Hilden Alles eine Frage des Geldes

Düsseldorf · Kandidaten im Gespräch Wofür stehen die Bürgermeisterkandidaten Angelika Urban (CDU) und Horst Thiele (SPD)? Ein Gespräch über Kita-Gebühren, Sicherheit und Sauberkeit in Hilden, die Zufahrt zum neuen Reichshof und die Finanzierung wichtiger Vorhaben.

Beginnen wir mit einem ganz aktuellen Thema. Die Tiefgarage des Neuen Reichshofs soll auf Vorschlag der Verwaltung von der Mühlenstraße angefahren werden. Dagegen protestieren Anwohner. Welche Position vertreten Sie als Bürgermeisterkandidaten?

— AUFGABE —
Prüfen Sie, ob die Aussagen (a) bis (c) mit dem Quellenauszug übereinstimmen, und antworten Sie jeweils mit Ja oder Nein samt den entscheidenden Worten als wörtlichem Zitat. (a) Angelika Urban kandidiert für die SPD. (b) Die Verwaltung schlägt vor, die Tiefgarage des Neuen Reichshofs über die Mühlenstraße anzufahren. (c) Die Anwohner unterstützen diesen Vorschlag. Stützen Sie sich ausschließlich auf den Quellenauszug.

— LISTENAUSZÜGE —
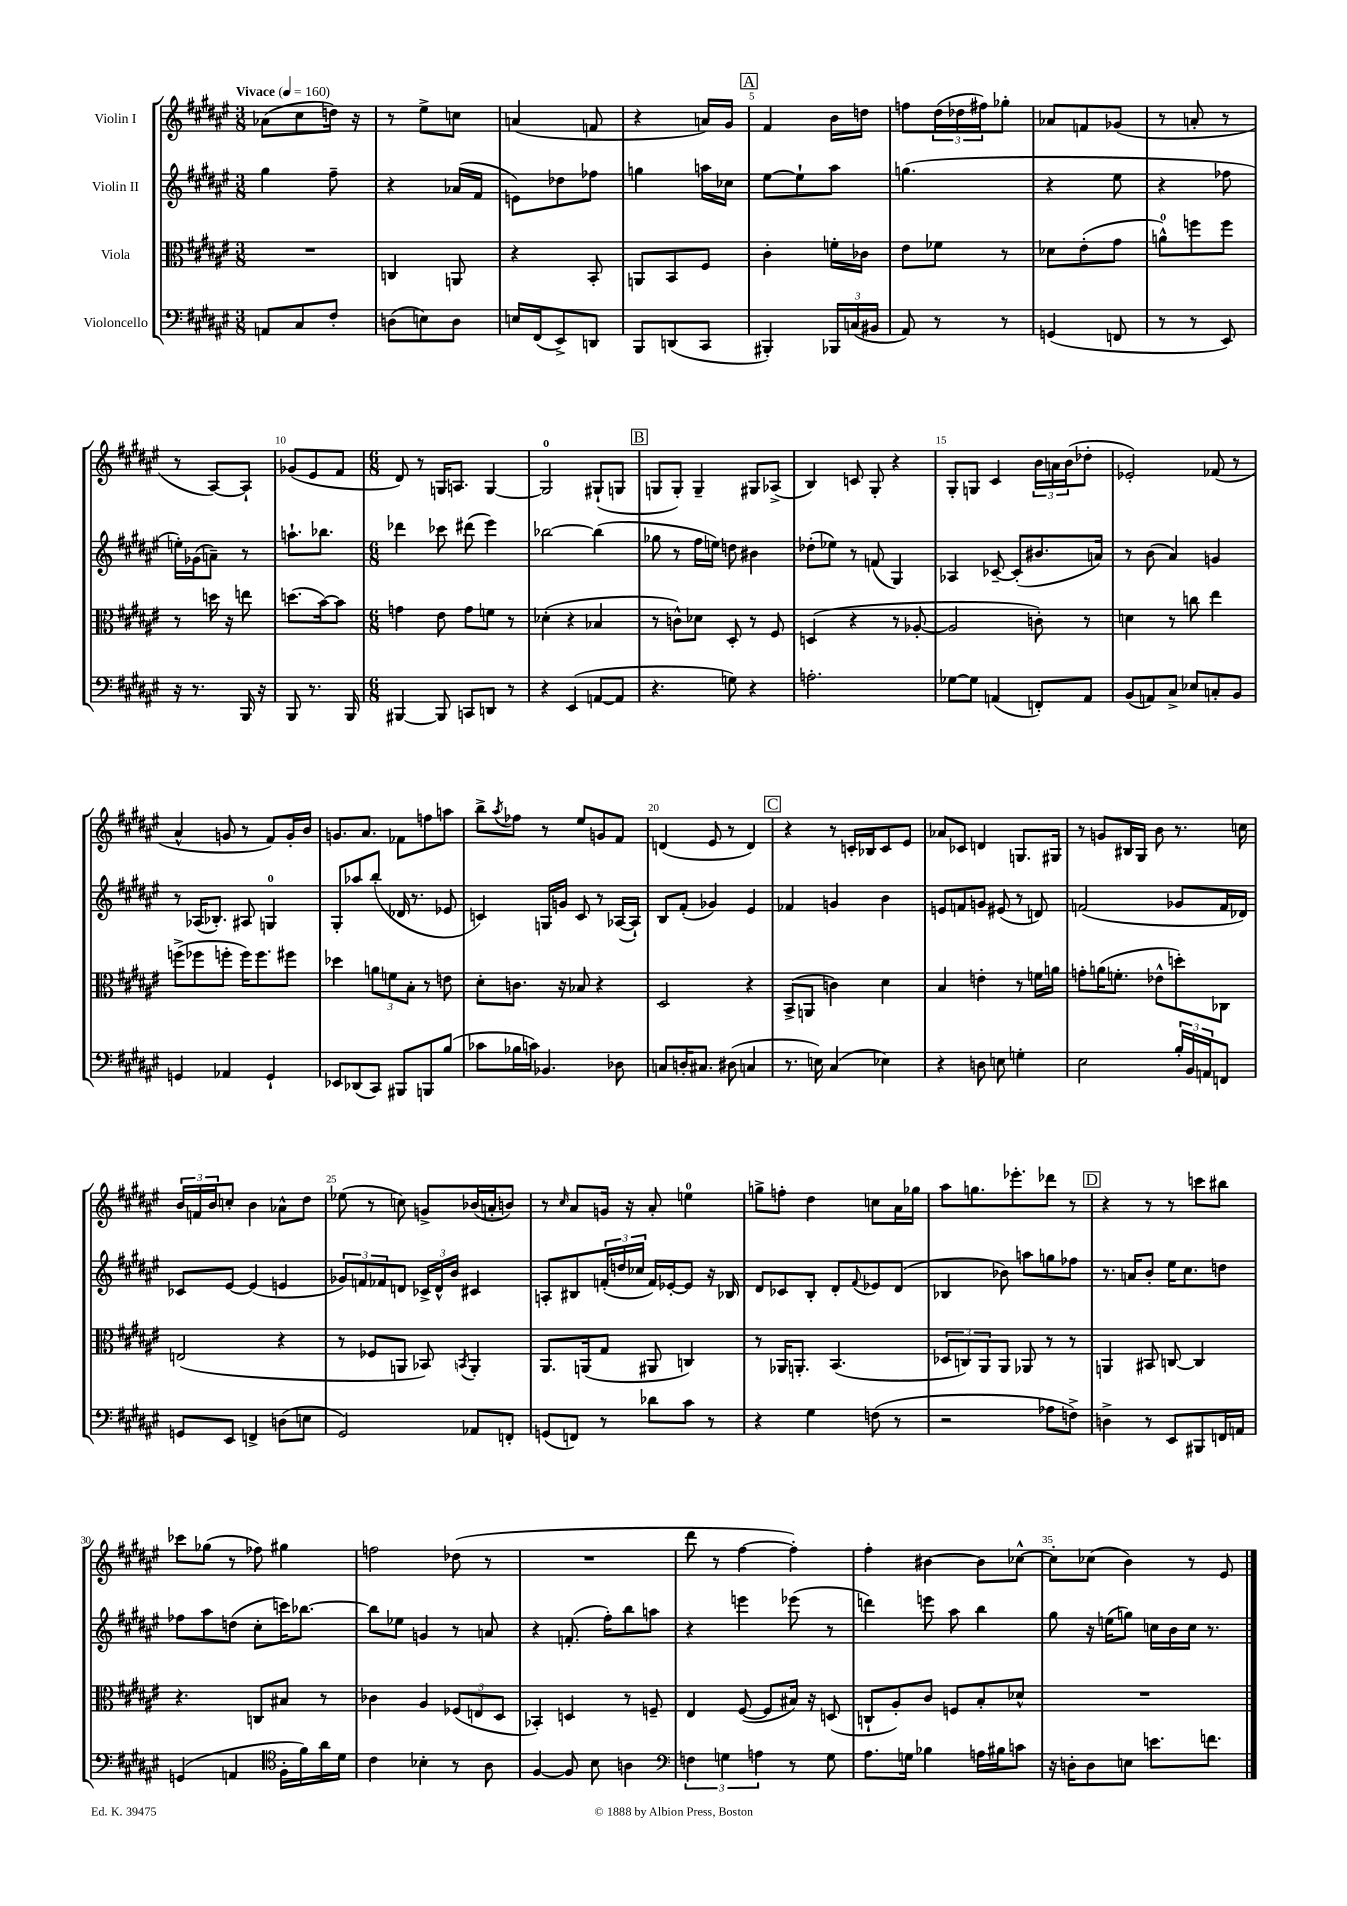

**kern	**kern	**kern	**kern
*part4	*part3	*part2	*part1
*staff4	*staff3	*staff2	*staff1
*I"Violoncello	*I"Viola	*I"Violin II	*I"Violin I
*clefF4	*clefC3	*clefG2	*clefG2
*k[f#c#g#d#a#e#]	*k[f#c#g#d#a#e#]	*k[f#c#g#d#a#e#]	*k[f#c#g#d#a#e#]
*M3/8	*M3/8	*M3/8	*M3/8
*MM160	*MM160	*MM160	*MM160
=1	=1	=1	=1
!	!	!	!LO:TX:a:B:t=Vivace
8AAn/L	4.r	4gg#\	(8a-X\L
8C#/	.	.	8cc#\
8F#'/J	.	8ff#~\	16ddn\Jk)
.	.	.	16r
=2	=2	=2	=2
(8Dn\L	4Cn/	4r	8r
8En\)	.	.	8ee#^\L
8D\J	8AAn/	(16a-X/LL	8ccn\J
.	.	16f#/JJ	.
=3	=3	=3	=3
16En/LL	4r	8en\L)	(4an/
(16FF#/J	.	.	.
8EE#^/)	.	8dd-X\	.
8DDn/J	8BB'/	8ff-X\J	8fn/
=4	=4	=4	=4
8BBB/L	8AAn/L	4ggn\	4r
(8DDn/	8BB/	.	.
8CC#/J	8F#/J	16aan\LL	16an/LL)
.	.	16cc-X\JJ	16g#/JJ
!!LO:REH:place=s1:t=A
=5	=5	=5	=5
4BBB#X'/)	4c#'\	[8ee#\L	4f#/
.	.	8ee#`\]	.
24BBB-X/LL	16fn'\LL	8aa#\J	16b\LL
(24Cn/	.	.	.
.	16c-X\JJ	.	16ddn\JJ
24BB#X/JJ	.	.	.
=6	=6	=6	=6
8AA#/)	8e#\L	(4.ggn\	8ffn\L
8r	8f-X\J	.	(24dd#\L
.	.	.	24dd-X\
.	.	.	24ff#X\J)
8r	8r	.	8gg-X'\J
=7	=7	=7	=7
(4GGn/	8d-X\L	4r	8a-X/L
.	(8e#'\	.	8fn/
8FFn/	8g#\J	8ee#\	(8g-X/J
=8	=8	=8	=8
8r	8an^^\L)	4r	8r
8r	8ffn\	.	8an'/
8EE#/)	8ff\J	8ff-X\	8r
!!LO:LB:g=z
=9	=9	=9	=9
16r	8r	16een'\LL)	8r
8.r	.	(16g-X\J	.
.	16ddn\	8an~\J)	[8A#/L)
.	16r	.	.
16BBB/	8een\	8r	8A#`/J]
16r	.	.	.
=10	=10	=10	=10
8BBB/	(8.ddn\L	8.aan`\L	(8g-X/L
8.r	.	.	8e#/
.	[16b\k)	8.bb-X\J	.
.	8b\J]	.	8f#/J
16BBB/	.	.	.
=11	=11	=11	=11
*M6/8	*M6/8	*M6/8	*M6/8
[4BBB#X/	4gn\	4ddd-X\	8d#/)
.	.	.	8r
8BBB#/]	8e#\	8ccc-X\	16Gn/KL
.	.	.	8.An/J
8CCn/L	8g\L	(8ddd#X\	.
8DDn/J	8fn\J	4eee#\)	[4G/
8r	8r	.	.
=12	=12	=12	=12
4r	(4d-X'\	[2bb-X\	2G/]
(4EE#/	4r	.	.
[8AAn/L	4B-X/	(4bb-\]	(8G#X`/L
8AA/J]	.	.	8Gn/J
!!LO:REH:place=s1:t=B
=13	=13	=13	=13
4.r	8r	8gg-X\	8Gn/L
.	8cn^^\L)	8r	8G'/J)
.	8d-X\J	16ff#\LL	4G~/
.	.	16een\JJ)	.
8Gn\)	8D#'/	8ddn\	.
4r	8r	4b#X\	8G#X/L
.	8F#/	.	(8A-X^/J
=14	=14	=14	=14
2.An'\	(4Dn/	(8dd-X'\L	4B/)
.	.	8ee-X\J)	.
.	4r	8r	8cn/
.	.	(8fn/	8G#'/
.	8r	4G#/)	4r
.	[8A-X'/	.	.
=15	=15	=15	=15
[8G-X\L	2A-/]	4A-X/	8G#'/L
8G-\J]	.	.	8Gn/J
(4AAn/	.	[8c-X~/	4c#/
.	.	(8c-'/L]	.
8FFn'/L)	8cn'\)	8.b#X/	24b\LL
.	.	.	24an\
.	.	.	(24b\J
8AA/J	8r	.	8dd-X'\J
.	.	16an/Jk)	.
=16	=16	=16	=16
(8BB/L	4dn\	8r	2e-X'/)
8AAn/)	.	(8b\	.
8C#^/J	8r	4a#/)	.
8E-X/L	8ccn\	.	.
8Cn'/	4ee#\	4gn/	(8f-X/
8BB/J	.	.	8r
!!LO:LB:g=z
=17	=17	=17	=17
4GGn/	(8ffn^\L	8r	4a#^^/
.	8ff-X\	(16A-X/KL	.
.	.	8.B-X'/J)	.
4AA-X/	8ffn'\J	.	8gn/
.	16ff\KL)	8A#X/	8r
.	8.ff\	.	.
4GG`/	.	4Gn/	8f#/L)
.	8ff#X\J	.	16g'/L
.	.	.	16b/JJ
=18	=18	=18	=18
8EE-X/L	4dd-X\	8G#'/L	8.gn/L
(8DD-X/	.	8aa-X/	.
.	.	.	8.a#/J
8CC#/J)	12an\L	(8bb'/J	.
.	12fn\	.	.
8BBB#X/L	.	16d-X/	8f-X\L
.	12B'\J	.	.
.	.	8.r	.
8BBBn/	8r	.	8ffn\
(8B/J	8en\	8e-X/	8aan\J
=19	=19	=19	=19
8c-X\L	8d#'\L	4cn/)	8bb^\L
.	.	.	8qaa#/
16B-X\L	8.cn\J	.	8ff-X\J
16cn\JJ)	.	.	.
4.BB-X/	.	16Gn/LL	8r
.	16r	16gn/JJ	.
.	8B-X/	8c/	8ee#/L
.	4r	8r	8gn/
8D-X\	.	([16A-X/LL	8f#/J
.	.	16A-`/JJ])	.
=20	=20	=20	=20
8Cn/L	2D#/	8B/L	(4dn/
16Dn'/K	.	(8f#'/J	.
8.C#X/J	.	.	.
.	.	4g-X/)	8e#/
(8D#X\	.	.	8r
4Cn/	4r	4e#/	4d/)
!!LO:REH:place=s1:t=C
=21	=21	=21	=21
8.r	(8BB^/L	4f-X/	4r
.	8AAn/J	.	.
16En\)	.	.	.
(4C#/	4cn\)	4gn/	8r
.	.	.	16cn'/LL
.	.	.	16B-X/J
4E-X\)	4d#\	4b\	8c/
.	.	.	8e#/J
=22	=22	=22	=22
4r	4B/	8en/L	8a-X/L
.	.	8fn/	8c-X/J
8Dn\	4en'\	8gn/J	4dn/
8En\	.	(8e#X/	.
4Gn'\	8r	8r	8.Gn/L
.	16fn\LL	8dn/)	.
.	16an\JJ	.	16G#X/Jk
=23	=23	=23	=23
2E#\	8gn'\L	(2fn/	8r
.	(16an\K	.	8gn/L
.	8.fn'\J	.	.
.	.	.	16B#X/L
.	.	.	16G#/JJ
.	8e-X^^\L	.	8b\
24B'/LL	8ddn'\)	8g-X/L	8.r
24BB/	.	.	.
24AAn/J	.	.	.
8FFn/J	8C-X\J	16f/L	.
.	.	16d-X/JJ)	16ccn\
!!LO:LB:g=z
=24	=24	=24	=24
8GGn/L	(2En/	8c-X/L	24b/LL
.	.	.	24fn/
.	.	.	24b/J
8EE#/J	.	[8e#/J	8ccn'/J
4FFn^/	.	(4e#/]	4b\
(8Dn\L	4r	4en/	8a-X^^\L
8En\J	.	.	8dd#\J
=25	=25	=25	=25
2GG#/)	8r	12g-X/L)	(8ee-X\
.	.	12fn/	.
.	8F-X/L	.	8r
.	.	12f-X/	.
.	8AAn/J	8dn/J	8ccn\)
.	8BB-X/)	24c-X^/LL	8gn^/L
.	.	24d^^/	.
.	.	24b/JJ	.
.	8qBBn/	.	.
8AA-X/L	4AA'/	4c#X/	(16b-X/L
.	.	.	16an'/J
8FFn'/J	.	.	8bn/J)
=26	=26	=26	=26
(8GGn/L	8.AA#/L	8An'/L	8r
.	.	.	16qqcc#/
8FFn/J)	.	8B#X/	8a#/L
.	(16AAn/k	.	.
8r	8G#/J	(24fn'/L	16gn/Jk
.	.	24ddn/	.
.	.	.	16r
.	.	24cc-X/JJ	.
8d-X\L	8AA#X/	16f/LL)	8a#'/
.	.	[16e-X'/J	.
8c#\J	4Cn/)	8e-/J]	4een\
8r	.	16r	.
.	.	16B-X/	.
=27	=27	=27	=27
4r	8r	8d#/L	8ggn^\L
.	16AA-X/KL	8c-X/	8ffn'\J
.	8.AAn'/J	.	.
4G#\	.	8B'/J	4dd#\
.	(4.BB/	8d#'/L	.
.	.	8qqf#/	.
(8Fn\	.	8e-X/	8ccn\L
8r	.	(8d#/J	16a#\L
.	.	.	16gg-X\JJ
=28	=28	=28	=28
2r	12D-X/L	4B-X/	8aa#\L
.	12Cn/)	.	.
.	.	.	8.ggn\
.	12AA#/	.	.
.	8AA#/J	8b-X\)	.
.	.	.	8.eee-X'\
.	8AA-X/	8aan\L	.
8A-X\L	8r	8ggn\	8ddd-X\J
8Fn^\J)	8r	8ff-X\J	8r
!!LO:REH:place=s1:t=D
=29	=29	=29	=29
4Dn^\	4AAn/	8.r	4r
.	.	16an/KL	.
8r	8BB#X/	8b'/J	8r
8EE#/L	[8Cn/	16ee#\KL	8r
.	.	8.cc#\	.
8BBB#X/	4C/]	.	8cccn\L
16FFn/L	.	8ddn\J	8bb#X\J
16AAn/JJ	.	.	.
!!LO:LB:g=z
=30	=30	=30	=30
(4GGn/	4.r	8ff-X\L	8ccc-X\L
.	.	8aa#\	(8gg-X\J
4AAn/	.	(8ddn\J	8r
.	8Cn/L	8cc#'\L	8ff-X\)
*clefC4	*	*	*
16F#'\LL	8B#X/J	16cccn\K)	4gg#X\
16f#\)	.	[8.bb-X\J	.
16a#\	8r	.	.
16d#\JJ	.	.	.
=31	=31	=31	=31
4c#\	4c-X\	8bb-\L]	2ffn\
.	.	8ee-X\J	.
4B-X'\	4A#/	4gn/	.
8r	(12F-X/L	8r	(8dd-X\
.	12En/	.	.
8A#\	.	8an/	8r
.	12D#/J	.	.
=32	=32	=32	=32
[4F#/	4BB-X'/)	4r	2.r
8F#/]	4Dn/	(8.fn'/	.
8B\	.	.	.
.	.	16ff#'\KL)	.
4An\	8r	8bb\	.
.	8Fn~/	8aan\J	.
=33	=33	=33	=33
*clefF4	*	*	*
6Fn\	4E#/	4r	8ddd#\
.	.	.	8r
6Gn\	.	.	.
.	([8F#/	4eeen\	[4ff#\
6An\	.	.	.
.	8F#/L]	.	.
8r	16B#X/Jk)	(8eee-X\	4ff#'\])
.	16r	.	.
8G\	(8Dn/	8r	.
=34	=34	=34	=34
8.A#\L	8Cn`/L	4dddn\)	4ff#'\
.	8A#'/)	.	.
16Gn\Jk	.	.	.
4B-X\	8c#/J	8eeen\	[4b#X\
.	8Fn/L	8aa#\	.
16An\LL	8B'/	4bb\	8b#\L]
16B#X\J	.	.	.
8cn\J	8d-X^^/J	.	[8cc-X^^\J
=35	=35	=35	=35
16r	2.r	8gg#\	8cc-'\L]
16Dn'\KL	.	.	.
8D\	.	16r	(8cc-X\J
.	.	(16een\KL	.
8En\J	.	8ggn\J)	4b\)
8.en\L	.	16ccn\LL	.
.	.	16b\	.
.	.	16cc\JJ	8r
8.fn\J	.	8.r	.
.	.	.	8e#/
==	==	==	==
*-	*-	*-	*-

— SCHRIFTLICHE ANTWORT —
(a) Nein: „Angelika Urban (CDU)“
(b) Ja: „Die Tiefgarage des Neuen Reichshofs soll auf Vorschlag der Verwaltung von der Mühlenstraße angefahren werden.“
(c) Nein: „Dagegen protestieren Anwohner.“